Another suggestion is no-haggle pricing, Typically shoppers are split into two groups: there are people who are hard negotiators and will fight hard to emerge from the “us-vs-them” battle with a good deal. The other group is where people simply want to pay a fair price without the emotional pressure of negotiations. Smart people highlight that the “no-haggle” concept is good in theory, but it is not universally consumer friendly since dealers that adopt the “one price” policy usually don’t have the best prices and shopping around may yield a better deal.
Unpacking the no-haggle pricing further, price transparency is what consumers are truly after. People want to see all transaction details upfront. Price of the car, taxes, government and dealer fees, and a menu of add-ons, such as warranties or insurance. Some want to take the transparency to the extreme and have an insight into the dealer's cost to acquire and recondition the vehicle. (Why aren’t they asking for the same transparency when buying shoes or kitchen cabinets?)
People feel like they are being taken advantage of because of all the poorly-explained and confusing fees that appear in vehicle purchase transactions. While the process has become more digital, there’s still a huge disconnect between prices and payments quoted online and what happens during the actual transaction. The numbers that customers see online almost never materialize in the store causing negative experiences.

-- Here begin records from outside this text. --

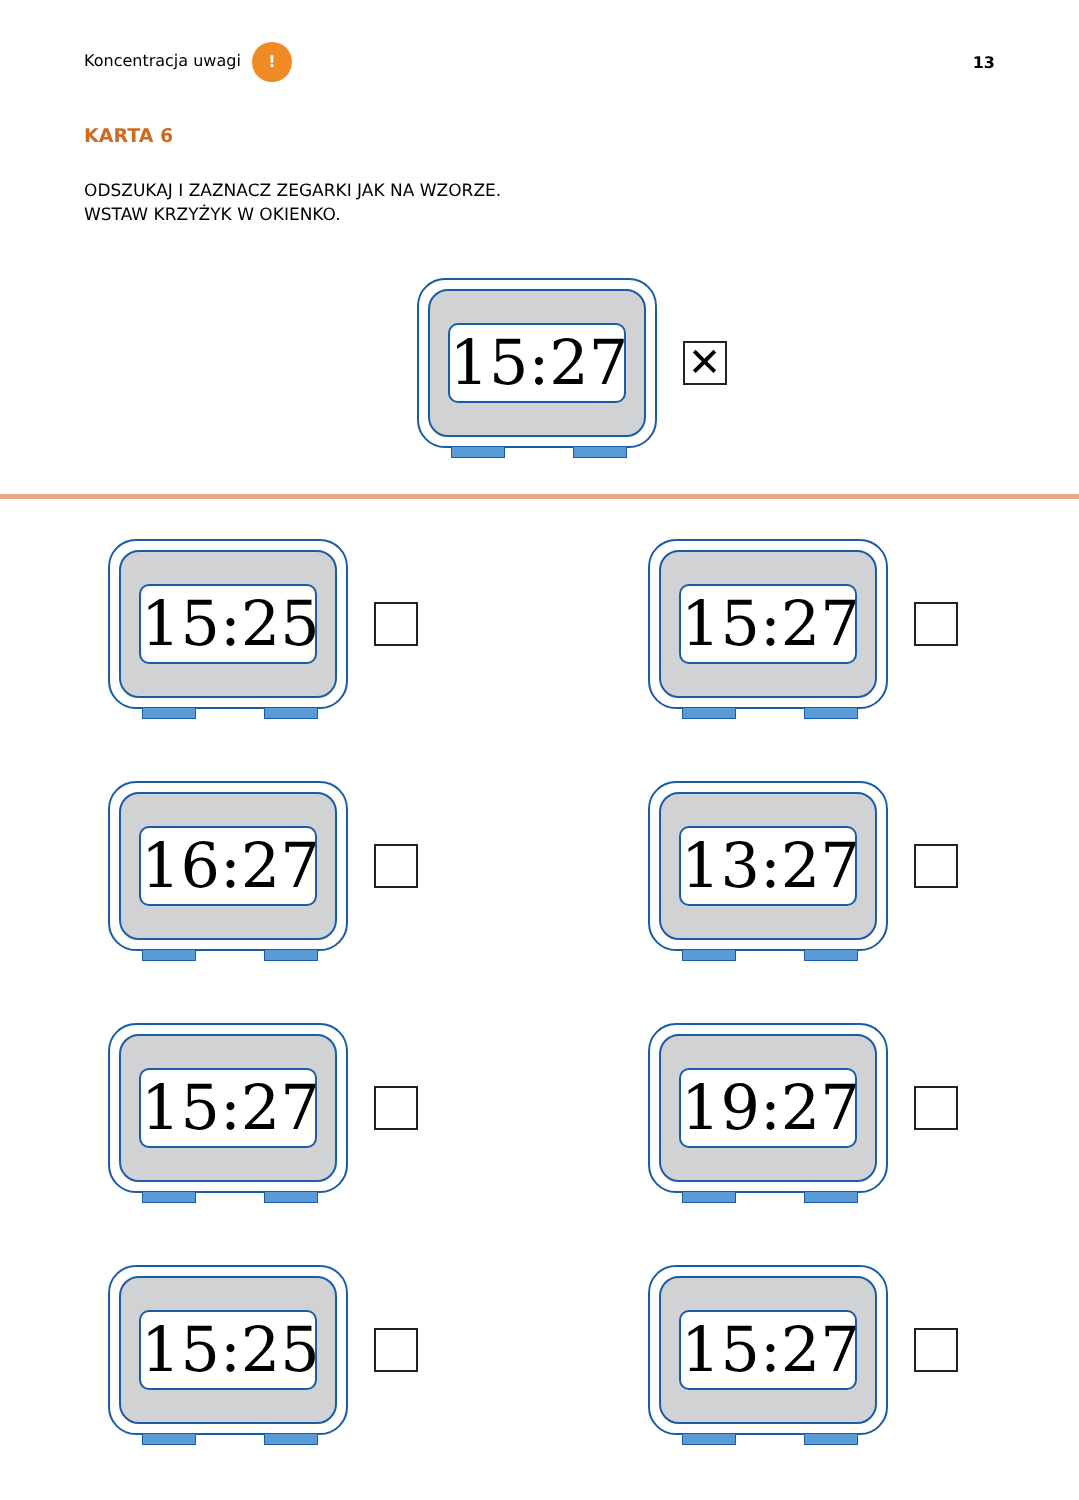Koncentracja uwagi !
13
KARTA 6
ODSZUKAJ I ZAZNACZ ZEGARKI JAK NA WZORZE.
WSTAW KRZYŻYK W OKIENKO.
15:27
✕
15:25
15:27
16:27
13:27
15:27
19:27
15:25
15:27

Some people believe that a lot of tension can be solved by improving the post-purchase experience. A mechanical breakdown is a top concern when buying a used car. Shoppers want to remove the uncertainty of buying used by having some safety umbrella in place: a return policy, a reasonable breakdown insurance, and a service experience that addresses their post-purchase concerns. This is where transparency also comes into play in the form of a full disclosure of a vehicle’s condition plus a detailed inspection report that lists all repairs that have been done during reconditioning.

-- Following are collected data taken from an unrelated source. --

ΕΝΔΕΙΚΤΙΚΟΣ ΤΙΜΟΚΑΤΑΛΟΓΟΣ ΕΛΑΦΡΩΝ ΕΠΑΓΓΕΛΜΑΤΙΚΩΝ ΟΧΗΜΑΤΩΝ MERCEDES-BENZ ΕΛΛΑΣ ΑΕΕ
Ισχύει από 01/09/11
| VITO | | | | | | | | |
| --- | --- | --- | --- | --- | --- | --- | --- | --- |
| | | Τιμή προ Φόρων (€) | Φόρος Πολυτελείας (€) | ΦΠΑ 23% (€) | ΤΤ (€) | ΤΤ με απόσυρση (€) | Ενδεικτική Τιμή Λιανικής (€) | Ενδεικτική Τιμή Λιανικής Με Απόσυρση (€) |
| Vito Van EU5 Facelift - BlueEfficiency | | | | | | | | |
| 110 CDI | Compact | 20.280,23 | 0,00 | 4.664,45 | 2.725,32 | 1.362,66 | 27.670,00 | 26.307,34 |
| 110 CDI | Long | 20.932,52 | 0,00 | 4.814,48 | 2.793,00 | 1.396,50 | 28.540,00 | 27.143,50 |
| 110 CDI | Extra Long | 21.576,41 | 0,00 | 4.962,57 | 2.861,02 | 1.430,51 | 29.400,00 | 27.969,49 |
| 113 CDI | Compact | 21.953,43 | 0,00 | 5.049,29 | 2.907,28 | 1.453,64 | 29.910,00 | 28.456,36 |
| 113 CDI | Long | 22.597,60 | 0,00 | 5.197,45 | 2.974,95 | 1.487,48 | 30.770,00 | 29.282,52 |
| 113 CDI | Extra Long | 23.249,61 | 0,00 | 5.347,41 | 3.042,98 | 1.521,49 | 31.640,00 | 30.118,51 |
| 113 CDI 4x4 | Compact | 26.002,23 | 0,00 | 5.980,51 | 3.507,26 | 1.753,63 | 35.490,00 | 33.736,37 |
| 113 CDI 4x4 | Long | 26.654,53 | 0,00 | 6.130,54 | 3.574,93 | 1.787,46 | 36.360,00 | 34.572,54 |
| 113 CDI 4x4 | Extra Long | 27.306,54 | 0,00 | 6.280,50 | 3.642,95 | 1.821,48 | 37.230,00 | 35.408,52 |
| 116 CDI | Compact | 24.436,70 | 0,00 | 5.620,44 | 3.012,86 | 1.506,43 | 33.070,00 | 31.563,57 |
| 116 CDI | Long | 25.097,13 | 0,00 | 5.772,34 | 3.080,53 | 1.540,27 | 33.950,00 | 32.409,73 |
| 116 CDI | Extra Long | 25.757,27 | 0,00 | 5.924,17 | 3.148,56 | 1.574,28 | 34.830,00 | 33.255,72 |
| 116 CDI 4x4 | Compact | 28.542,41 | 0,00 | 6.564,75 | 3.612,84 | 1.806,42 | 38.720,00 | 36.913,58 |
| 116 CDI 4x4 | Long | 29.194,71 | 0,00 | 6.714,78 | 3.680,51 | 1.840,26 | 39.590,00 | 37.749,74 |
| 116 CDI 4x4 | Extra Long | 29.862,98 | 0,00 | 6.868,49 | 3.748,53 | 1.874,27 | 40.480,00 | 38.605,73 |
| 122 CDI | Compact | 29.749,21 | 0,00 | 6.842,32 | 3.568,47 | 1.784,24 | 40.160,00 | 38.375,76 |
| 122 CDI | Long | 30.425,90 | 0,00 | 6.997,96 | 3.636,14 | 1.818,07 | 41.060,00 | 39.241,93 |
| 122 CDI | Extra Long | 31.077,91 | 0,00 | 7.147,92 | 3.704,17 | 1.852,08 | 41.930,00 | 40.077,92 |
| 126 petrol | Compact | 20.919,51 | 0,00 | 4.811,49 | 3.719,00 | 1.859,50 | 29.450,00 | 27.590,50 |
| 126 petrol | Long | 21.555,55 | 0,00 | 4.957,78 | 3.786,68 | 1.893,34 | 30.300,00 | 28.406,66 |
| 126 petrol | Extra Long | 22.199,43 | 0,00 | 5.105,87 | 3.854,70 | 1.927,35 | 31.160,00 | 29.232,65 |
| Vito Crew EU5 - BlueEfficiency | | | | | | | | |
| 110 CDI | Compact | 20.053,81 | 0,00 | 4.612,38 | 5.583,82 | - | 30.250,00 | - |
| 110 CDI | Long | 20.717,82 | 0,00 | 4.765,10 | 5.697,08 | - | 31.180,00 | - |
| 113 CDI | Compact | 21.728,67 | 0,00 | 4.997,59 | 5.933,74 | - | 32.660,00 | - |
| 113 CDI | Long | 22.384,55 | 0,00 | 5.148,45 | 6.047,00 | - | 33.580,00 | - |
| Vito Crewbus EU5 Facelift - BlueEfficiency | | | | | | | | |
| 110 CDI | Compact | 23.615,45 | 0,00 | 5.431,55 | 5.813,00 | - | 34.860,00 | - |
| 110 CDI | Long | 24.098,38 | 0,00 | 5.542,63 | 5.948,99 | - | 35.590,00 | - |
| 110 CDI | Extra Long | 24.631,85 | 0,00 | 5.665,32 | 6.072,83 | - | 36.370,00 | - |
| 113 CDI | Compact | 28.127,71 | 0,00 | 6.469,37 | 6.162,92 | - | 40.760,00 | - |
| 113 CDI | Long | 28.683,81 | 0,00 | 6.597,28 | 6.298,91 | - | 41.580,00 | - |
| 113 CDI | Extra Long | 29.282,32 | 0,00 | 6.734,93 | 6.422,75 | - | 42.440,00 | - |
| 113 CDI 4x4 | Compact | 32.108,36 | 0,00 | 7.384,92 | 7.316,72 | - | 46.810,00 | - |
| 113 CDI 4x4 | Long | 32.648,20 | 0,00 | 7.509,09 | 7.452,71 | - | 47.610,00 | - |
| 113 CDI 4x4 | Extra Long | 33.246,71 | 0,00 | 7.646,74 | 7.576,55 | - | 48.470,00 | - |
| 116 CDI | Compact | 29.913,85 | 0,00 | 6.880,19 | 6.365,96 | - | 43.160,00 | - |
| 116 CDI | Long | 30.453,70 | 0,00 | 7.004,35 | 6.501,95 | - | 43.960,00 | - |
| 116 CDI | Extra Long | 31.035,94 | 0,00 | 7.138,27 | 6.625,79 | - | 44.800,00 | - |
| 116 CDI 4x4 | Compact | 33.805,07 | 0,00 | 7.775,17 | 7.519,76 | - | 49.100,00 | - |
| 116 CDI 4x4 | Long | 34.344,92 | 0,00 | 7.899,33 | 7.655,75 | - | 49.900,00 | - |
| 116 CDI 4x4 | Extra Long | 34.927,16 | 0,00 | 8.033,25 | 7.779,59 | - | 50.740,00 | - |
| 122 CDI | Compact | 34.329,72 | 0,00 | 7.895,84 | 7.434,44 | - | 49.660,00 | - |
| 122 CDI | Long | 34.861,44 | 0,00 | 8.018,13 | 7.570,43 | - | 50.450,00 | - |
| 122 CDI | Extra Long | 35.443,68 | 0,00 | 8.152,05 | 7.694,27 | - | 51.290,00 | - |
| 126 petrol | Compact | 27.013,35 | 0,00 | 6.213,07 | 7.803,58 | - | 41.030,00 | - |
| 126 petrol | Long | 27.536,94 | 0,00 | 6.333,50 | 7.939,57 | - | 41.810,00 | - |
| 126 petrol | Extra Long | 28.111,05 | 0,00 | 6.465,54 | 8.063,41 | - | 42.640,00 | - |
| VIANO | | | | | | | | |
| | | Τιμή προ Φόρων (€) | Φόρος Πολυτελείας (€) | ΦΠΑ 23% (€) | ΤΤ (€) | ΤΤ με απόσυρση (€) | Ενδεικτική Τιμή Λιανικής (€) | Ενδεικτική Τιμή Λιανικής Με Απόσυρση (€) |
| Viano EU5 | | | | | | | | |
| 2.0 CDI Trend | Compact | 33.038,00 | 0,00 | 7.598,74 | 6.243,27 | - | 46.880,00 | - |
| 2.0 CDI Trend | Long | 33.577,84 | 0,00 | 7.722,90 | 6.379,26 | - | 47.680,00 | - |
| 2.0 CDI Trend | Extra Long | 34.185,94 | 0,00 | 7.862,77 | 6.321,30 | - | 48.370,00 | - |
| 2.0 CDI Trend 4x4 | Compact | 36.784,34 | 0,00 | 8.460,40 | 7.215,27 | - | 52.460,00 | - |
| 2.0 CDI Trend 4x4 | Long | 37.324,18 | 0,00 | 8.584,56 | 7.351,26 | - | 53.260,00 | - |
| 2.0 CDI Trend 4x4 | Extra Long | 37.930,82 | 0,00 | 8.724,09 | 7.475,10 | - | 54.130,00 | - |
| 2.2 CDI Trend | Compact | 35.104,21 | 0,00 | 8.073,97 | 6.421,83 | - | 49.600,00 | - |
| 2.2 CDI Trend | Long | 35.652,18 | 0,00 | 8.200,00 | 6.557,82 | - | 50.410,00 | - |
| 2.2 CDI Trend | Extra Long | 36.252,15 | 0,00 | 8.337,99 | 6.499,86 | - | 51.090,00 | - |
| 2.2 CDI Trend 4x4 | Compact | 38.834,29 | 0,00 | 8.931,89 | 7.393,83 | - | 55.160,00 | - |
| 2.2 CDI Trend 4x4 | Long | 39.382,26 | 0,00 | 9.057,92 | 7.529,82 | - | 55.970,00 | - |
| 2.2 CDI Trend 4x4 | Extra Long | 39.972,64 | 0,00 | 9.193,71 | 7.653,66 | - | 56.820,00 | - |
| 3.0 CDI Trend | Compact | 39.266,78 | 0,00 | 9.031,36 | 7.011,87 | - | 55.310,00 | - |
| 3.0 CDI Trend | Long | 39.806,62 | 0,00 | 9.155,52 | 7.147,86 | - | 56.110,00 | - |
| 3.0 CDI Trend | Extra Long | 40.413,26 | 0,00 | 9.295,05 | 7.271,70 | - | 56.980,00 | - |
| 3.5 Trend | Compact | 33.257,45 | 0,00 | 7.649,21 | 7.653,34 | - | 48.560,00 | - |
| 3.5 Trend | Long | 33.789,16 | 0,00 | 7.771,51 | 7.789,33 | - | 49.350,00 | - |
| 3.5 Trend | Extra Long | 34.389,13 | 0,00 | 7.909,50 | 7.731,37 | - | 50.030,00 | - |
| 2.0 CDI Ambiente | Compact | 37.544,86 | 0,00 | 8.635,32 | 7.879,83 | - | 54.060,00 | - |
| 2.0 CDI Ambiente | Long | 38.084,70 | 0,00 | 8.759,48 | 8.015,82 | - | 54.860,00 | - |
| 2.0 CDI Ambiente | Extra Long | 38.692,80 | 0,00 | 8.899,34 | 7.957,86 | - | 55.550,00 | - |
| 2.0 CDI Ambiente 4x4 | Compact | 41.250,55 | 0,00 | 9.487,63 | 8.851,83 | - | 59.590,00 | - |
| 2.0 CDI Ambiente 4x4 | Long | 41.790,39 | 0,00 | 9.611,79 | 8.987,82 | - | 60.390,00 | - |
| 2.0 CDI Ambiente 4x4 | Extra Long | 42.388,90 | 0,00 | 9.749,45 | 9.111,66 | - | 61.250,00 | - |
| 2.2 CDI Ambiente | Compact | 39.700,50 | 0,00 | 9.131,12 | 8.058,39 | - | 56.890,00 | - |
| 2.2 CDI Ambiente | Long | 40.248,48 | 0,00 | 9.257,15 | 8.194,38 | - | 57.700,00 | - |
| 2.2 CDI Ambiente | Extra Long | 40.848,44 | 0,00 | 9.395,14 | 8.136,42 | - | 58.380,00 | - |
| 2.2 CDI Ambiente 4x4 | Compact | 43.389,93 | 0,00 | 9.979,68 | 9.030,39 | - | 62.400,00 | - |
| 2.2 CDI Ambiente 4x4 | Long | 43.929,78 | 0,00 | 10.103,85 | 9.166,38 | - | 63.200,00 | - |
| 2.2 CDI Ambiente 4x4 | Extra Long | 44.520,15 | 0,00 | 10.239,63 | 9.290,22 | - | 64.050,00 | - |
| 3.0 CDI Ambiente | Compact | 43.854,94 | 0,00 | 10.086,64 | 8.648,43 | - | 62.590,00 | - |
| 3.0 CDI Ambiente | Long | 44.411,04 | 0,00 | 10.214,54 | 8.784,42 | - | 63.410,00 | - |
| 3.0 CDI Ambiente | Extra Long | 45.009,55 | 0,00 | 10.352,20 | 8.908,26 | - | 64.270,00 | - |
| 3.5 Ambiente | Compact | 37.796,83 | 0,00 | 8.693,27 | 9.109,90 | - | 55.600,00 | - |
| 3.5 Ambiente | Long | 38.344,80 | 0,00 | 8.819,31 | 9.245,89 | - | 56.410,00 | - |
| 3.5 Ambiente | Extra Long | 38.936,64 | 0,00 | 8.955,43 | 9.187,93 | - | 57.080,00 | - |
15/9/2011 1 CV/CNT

Consumers rightfully expect that dealers will not sell them vehicles with hidden defects that will add financial and time burdens. Despite signing the “as-is” addendum, shoppers believe that the selling dealership bears the responsibility of addressing mechanical issues for a reasonable period after the purchase. They are obviously upset if presented with a large repair bill shortly after completing the transaction.
Lastly, quite a few people mentioned the word “experience” with many different facets of it. In a recent survey, 64% of auto consumers said that the customer experience is more important than the actual price when buying a car online. End-to-end customer service plays a crucial part making the experience enjoyable. Opportunities to create a remarkable experience exists at every touch point with the shopper: knowledgeable and consultative sales approach, prompt and informative email responses, assistance with navigating financing and fees, efficient service lane processes, and so on.
🧨 What happens if Carvana goes bankrupt?
In my previous newsletter I took a deep dive on Carvana's 3rd party marketplace. Today, I want to explore the looming bankruptcy as a likely scenario for Carvana. I did some research and spoke with a bankruptcy attorney. Here's what he said. The management expects a decline in number units and profit per unit in Q4. Carvana has over $6.6 billion of debt but not nearly enough cash to cover it. The bankruptcy may have already happened if Apollo, an investment company specialized in distressed debt, didn’t give them a $1 billion loan earlier this year.

Chapter 11 is the likely scenario here because there is value in continuing running the business. The reorganization will be run by company executives, typically headed by someone from a big investment bank.